Scanning electron microscopy is used to see the structure of breast tissues. Existing literature has shown that cancer tissues are generally more rough and coarse as opposed to a smoother structure of the normal tissue. This change in the cancer tissue structure is due to the modification of the tissue fibre content, which degrades the structure. The modified properties of the fibre also lead to the higher electrical resistance property in cancer tissue compared to the healthy tissue. Leveraging this concept, the team wanted to measure the electrical property of cancerous tissue and see if they could develop a technology that would minimise the analysis time of biopsy samples.
“As the resistance of healthy tissue and cancer tissue is different, the thermal conductivity of the tissue also will be different, “ says Dr Hardik Pandya, principal author of the study.
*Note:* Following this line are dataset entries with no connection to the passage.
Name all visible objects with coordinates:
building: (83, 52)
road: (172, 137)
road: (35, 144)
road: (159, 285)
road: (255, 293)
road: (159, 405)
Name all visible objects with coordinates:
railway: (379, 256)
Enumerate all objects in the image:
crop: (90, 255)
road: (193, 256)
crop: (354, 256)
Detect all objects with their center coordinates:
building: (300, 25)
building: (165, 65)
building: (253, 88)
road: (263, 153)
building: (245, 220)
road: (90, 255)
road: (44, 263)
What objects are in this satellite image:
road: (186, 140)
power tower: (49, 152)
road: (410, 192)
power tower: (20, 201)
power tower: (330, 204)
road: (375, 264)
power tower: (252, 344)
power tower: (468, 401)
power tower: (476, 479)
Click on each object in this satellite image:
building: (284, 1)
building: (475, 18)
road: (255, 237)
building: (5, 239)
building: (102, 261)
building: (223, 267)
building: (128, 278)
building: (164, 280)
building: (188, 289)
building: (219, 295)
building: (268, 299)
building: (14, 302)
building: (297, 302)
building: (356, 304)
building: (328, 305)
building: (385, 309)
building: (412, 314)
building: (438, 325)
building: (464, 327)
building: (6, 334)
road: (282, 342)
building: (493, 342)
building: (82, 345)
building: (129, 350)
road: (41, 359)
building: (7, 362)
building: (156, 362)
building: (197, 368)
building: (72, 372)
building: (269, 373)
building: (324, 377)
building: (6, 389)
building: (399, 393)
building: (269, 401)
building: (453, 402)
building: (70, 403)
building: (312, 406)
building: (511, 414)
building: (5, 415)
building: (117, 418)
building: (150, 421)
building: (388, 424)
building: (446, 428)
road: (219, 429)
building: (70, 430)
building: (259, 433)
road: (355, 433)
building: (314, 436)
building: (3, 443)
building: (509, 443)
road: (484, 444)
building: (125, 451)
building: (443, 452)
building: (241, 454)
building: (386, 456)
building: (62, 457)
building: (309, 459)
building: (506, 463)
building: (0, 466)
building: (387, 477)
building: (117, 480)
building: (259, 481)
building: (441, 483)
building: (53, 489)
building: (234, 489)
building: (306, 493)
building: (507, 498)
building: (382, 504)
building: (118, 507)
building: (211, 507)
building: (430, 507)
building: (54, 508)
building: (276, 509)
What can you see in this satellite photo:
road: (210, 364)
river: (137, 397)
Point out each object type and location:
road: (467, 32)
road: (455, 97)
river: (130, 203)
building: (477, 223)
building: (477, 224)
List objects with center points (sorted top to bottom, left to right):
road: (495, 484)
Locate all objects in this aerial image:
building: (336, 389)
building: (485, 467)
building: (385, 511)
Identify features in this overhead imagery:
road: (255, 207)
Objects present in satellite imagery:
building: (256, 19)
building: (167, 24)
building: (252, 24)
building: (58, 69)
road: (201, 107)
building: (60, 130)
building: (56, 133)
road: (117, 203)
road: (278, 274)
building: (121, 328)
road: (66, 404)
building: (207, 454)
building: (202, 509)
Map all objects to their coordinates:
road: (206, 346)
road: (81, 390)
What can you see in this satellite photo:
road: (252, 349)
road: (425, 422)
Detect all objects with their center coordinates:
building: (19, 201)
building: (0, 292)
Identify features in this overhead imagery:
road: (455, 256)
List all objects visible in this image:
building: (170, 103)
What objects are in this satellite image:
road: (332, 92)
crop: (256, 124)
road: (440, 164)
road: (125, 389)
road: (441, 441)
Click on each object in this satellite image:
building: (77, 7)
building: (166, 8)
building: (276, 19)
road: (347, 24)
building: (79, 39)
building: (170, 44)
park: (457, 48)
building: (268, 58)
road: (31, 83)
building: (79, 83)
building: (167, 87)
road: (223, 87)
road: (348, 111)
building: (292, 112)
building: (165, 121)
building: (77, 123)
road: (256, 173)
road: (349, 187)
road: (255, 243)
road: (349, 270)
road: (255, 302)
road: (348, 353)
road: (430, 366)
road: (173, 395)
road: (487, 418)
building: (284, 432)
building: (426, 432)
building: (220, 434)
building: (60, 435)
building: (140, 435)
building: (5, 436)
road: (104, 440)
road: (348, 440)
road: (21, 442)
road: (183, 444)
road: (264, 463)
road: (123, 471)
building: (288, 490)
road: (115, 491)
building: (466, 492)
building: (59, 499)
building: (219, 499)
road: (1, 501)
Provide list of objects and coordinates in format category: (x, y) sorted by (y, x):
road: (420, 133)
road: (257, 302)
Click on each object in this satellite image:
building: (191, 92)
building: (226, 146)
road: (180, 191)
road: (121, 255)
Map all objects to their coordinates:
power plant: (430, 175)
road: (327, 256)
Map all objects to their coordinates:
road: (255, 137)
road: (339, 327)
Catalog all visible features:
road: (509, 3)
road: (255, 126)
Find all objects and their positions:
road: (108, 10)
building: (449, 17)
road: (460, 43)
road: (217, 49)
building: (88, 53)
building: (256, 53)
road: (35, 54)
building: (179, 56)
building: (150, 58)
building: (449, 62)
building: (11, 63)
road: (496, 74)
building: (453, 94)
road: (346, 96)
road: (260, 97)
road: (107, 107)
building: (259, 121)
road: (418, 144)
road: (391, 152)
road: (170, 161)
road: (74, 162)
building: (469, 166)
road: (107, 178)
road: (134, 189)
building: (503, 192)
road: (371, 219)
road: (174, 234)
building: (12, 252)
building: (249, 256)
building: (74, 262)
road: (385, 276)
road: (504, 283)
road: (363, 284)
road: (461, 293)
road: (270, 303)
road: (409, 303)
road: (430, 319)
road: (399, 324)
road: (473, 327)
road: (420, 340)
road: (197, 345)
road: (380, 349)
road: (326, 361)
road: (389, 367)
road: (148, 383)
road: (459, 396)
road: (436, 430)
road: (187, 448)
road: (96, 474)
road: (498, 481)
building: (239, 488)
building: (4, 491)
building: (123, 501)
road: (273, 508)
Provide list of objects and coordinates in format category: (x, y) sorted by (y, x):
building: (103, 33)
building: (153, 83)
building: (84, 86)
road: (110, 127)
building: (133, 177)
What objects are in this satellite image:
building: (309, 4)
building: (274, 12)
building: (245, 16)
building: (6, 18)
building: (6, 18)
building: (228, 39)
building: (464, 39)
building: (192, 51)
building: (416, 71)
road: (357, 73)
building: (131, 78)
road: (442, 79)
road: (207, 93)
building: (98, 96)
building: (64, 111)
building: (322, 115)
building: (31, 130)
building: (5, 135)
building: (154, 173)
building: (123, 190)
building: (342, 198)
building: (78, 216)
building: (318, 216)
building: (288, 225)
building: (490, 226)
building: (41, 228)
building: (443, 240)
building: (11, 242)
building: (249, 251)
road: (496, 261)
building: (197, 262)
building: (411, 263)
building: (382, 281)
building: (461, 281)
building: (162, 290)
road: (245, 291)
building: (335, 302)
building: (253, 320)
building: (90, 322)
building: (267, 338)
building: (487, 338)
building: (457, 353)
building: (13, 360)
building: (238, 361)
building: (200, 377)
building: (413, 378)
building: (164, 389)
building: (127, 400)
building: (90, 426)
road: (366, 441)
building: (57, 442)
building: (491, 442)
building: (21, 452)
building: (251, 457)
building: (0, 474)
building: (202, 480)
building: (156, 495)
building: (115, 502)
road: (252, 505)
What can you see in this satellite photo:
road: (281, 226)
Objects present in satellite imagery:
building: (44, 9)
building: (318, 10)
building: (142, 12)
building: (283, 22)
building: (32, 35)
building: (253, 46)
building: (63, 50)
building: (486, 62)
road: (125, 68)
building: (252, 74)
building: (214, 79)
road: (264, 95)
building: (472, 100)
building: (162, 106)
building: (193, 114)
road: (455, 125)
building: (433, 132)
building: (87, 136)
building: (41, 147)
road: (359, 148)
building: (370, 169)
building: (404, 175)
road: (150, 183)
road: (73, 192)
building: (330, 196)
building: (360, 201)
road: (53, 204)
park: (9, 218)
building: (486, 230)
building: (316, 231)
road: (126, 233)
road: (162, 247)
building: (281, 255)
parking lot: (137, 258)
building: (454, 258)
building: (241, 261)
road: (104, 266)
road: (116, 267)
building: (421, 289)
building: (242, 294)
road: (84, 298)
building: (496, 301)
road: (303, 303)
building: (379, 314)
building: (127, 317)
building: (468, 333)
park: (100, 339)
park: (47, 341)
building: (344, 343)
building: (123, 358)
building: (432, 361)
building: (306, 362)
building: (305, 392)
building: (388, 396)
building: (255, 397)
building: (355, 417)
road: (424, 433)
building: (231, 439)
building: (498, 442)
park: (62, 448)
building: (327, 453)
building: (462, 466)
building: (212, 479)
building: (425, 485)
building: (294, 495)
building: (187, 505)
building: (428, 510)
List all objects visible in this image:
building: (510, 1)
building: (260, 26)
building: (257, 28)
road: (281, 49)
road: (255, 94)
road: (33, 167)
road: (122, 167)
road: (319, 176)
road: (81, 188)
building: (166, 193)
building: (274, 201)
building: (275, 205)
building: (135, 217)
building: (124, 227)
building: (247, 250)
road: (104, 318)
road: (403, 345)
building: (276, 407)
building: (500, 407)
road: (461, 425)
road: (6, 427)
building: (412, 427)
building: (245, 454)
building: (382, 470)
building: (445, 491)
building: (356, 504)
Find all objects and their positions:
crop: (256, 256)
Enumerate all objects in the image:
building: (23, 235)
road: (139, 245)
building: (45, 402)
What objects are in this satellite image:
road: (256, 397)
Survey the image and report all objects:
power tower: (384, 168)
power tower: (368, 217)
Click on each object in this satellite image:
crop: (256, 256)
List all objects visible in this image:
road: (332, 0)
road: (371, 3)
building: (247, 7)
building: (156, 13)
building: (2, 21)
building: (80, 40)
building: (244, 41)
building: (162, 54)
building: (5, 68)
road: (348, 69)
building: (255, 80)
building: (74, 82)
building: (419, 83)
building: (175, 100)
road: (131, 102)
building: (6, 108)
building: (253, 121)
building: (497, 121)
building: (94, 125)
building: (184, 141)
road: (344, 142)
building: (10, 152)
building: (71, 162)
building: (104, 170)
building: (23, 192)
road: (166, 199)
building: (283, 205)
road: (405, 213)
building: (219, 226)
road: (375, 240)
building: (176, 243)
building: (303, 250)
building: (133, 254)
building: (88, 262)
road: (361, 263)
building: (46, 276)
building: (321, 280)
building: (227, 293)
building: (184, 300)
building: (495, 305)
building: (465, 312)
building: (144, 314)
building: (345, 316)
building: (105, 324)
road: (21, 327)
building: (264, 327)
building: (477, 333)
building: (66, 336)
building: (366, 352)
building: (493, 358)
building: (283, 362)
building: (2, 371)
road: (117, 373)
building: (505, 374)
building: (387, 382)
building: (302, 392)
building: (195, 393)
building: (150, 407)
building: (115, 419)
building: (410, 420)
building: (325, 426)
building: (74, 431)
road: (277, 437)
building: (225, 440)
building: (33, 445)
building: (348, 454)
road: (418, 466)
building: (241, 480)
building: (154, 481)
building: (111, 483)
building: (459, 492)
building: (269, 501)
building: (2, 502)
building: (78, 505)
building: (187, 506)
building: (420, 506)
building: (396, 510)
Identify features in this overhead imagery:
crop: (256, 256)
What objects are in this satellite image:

So the team ventured to ask several questions: how the electrical and thermal properties of breast cancer tissues are different from the nearby normal tissues; how these properties change when the tissues are heated from room temperature to body temperature; and whether such dynamic changes in the physical properties of the tissue can be used as a marker to diagnose breast cancer faster.
The team wanted to design an instrument to measure these values. Another critical aspect that this device could address was cancer -normal tissue margin at the surgical site. That is, how cleanly the tumour was removed and the surrounding tissue was free of cancerous cells.
The RapidET (Rapid Electro-Thermal analysis) system comprises two robotic arms fitted with silicon microchips. The microchips are integrated onto the platform using a slide-and-fit contact enabling quick replacement for different sample measurements. Each chip has heaters, thermistors, and electrodes to measure the electrical property of the tissue.
On-board electronic modules and mechatronic subsystems apply potential and heat across the biopsy sample. The microchips integrate readings from several sensors capable of measuring the electrical and thermal properties of the tissue and its temperature-dependent variations. For example, when the tissue is placed in the RapidET system and heat is applied to one arm, the tissue will conduct the heat to the other arm of the device. The electronics detect the changes in temperature, current, resistivity (surface resistivity and bulk resistivity) and other related parameters. Then the device gives a simple high - low readout by integrating the values from the different measurements.
Using the RapidET system, the team also wanted to see how the thermal conductivity of cancerous tissue was different from that of normal tissue. Dr Pandya says, “Our study also observes that using the changes in electrical resistivity with temperature and combining it with thermal conductivity measurements gives a metric to classify tissue as a tumour or normal. This is a novel strategy that can reduce the analysis time for each sample to 14 ± 2 mins.”
The team performed thermal conductivity experiments with 40 normal and cancerous tissue samples. They found that for temperature variations from room temperature (25 C) to human body temperature (35 C), the cancerous tissue exhibited a larger electrical resistivity and lower thermal conductivity than normal tissue. In the next stage, the team proposes to analyse 200 samples and test samples from all over India to factor in regional variations of cancer-causing biomarkers.
The researchers are now scaling up the device with an additional robotic arm that will measure the stiffness of the tissue sample. With an added parameter, they could glean further insights into the progression of the disease. Dr Pandya says, “Down the line, we intend to develop a pen-type instrument for surgeons to easily ascertain the tumour-healthy tissue margin in situ (during surgery).”
This article has been run past the researchers, whose work is covered, to ensure accuracy.